Tanpa tambahan alokasi anggaran di DAU, pemda menyatakan tak sanggup membayar gaji dan tunjangan guru PPPK. Mengacu Perpres 98/2020, gaji PPPK golongan III (S1/D4) sebesar Rp 2.043.200. Besaran gaji ini belum termasuk tunjangan kinerja dan lain-lain yang besarannya hampir sama dengan gaji.
“Kalau 7.000 guru (PPPK) kali Rp 5 juta, sudah Rp 35 miliar per bulan, dana kami gak ada,” kata Kepala Dinas Pendidikan Kabupaten Cianjur, Jawa Barat Himam Haris dalam rapat di Komisi X. Di Kabupaten Cianjur terdapat 7.542 guru honorer yang selama ini mengisi kekosongan guru. Jumlah ini sekitar 60 persen total jumlah guru.
Kesimpangsiuran informasi mengenai anggaran bagi 1 juta guru PPPK ini berpotensi mengulang kasus perekrutan guru PPPK pada 2019. Lulus seleksi saja belum menjamin peserta seleksi menjadi guru PPPK, harus ada penetapan dari pemerintah daerah di mana kemampuan keuangan daerah menjadi penentu.
Tanpa terobosan kebijakan terkait anggaran, kekurangan guru akan terus terjadi karena setiap tahun sekitar 6 persen guru pensiun, guru honorer tetap menjadi tumpuan untuk mengisi kekurangan guru. Anggota Komisi X dari Fraksi Golongan Karya Adrianus Asia Sidot mengusulkan Perpres 98/2020 diubah, pemerintah pusat menanggung gaji dan tunjangan guru PPPK.

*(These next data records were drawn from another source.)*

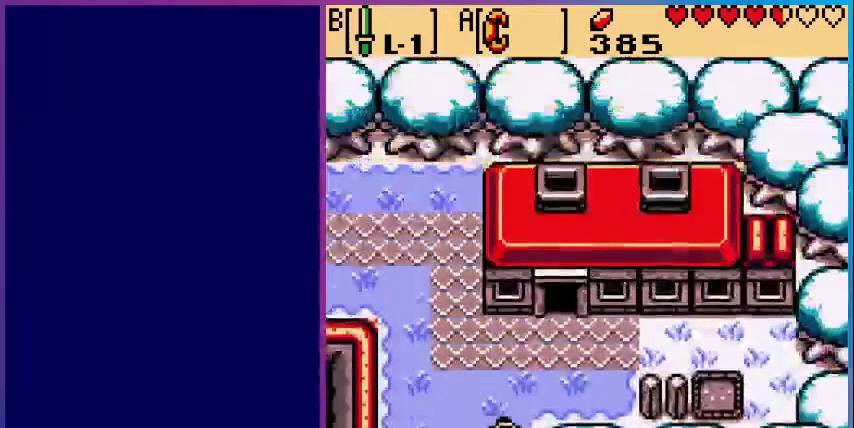
{"buttons": ["DPAD_RIGHT"], "events": [[320, "DPAD_RIGHT", "down"], [440, "DPAD_UP", "up"]]}
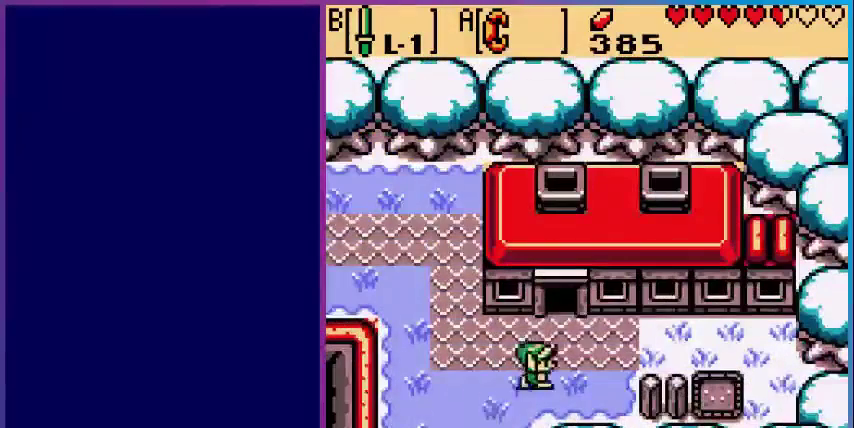
{"buttons": ["DPAD_UP"], "events": [[80, "DPAD_UP", "down"], [160, "DPAD_RIGHT", "up"]]}
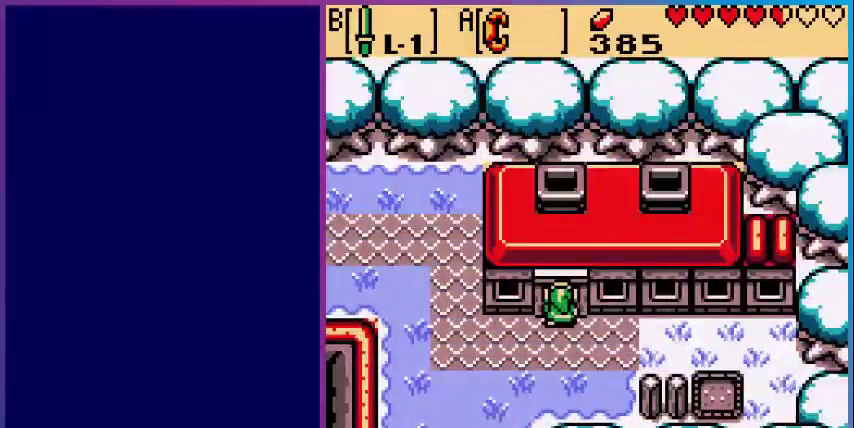
{"buttons": [], "events": [[200, "DPAD_UP", "up"]]}
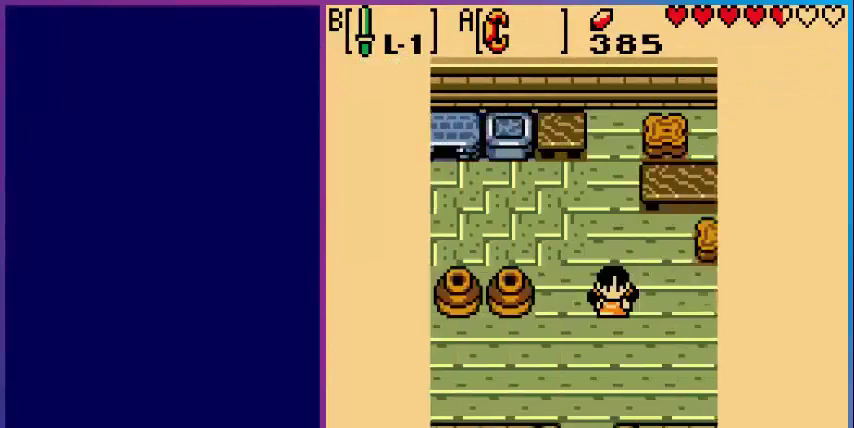
{"buttons": [], "events": []}
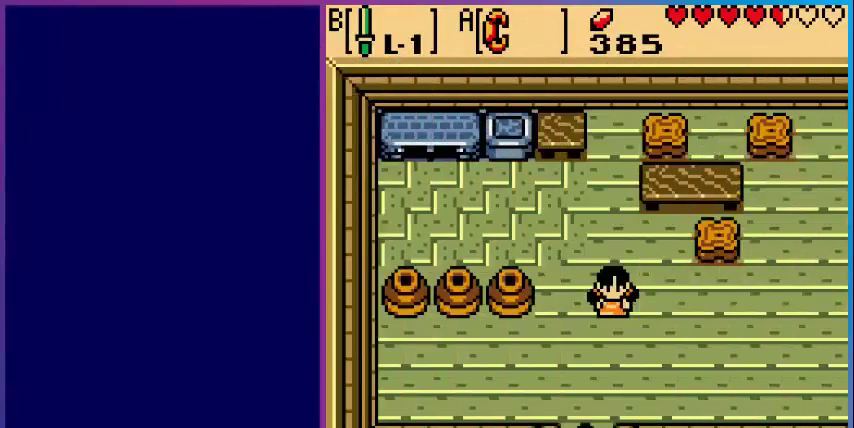
{"buttons": ["DPAD_RIGHT"], "events": [[200, "DPAD_RIGHT", "down"]]}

Dibutuhkan keberpihakan anggaran untuk guru PPPK jika pemerintah ingin mengatasi kekurangan guru dan mengatasi masalah guru honorer. Dengan asumsi gaji dan tunjangan guru PPPK sebesar Rp 4 juta per orang, dibutuhkan anggaran sebesar 48 triliun per tahun. Ini belum termasuk tunjangan profesi sebesar gaji bagi guru yang telah memiliki sertifikat pendidik.